> _PROBLEM_
Could you please output only the lines from the one holding "Уголки стальные" through the end of the listing below, exactly as written and without pictures?

> _RECORD EXTRACTS_
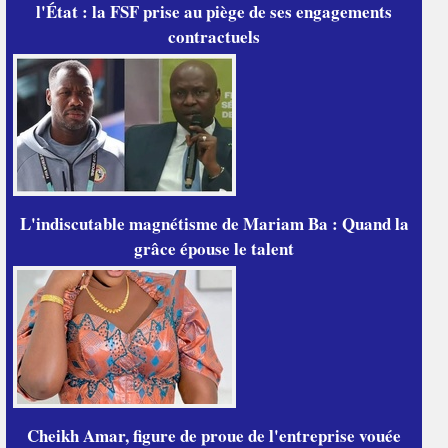
l'État : la FSF prise au piège de ses engagements
contractuels
L'indiscutable magnétisme de Mariam Ba : Quand la
grâce épouse le talent
Cheikh Amar, figure de proue de l'entreprise vouée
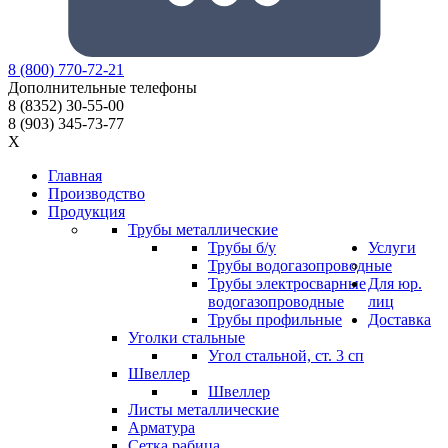
8
(800)
770-72-21
Дополнительные телефоны
8
(8352)
30-55-00
8
(903)
345-73-77
X
Главная
Производство
Продукция
Трубы металлические
Трубы б/у
Услуги
Трубы водогазопроводные
Трубы электросварные
Для юр.
водогазопроводные
лиц
Трубы профильные
Доставка
Уголки стальные
Угол стальной, ст. 3 сп
Швеллер
Швеллер
Листы металлические
Арматура
Сетка рабица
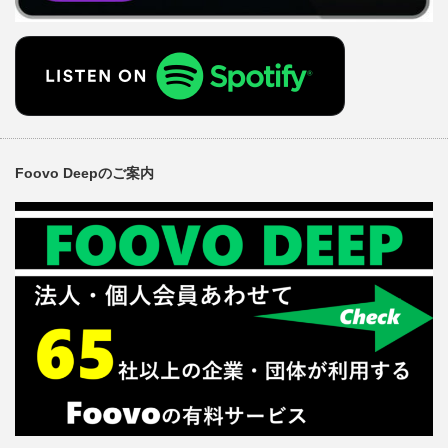
Foovo Deepのご案内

> _ANSWER SECTION_
Уголки стальные
Угол стальной, ст. 3 сп
Швеллер
Швеллер
Листы металлические
Арматура
Сетка рабица
Foovo Deepのご案内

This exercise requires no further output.